Saved data entries
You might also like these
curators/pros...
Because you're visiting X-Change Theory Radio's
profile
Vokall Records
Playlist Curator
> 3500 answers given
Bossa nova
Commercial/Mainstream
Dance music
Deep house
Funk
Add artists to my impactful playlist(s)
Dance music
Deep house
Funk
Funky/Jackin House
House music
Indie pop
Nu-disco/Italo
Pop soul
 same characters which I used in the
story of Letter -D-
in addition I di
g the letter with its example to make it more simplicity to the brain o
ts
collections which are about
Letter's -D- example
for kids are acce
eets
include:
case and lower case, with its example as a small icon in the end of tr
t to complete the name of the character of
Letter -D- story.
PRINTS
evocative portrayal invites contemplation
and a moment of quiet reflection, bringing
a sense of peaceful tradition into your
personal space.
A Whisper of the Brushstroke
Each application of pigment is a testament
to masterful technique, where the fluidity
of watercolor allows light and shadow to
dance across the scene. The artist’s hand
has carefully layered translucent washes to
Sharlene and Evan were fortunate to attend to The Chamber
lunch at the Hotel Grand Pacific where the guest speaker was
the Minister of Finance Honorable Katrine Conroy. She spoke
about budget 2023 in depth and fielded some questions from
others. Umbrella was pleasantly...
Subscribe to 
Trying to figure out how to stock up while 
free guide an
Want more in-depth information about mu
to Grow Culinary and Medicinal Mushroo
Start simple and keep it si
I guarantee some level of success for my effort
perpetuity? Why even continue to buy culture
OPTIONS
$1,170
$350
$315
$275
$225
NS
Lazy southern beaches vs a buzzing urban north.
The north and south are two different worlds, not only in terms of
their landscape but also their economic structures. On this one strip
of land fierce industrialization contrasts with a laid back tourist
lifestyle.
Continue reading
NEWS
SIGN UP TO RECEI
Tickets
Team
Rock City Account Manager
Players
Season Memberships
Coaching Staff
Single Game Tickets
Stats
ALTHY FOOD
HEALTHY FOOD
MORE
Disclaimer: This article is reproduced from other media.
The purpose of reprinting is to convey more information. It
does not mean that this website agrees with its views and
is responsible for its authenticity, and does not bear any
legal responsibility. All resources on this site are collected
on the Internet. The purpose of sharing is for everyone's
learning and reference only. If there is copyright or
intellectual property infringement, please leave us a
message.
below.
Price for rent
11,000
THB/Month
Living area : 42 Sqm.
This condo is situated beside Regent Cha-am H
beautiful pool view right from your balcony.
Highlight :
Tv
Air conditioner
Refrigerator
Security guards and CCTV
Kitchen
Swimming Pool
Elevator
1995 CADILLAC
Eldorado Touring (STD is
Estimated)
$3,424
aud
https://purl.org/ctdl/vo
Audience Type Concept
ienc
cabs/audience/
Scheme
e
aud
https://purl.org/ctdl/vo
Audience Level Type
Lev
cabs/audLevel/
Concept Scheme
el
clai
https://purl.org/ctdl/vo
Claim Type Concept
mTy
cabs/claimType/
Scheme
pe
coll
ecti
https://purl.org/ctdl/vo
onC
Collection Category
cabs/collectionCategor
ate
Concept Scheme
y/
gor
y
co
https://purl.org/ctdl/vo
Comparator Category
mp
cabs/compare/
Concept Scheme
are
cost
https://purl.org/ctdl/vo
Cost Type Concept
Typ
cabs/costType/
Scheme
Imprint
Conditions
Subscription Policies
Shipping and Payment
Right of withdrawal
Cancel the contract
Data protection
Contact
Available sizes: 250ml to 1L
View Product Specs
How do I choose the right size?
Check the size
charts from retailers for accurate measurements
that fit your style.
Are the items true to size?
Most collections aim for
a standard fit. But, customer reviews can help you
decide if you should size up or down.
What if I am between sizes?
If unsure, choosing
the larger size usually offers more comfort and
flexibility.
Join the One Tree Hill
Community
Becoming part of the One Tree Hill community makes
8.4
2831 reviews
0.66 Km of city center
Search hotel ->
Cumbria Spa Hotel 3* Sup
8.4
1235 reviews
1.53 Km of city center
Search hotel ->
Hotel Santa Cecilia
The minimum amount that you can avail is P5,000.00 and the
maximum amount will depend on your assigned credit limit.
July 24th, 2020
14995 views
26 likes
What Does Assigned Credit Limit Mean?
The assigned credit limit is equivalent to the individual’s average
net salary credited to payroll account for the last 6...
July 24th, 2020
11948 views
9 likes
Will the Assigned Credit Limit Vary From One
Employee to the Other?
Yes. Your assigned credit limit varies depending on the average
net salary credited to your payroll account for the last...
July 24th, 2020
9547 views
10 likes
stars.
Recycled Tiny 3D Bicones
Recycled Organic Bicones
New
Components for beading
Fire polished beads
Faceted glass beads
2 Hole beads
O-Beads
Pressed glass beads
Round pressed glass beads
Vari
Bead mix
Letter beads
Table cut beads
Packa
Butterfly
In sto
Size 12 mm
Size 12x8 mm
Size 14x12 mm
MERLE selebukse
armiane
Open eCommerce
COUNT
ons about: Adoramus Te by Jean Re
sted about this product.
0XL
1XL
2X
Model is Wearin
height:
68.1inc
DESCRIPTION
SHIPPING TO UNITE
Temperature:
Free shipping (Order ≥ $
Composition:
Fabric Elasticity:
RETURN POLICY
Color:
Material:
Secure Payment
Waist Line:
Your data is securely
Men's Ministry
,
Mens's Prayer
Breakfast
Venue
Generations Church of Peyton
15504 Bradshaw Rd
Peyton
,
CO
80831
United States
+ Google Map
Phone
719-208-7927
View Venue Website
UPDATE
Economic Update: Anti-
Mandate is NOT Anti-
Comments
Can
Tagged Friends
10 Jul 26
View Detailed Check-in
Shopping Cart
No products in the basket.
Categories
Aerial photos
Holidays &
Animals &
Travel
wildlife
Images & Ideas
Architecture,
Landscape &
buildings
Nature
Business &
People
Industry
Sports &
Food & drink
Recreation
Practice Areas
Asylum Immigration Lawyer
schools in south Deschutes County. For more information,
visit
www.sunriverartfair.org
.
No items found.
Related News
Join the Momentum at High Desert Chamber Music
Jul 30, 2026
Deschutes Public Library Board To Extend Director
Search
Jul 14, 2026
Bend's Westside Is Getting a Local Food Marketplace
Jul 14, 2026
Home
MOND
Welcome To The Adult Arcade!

**Exercise description**
Extract the stretch from the first line of the items through the line containing "evocative portrayal invites contemplation", and reproduce each line in it word for word.

**Task answer**
You might also like these
curators/pros...
Because you're visiting X-Change Theory Radio's
profile
Vokall Records
Playlist Curator
> 3500 answers given
Bossa nova
Commercial/Mainstream
Dance music
Deep house
Funk
Add artists to my impactful playlist(s)
Dance music
Deep house
Funk
Funky/Jackin House
House music
Indie pop
Nu-disco/Italo
Pop soul
 same characters which I used in the
story of Letter -D-
in addition I di
g the letter with its example to make it more simplicity to the brain o
ts
collections which are about
Letter's -D- example
for kids are acce
eets
include:
case and lower case, with its example as a small icon in the end of tr
t to complete the name of the character of
Letter -D- story.
PRINTS
evocative portrayal invites contemplation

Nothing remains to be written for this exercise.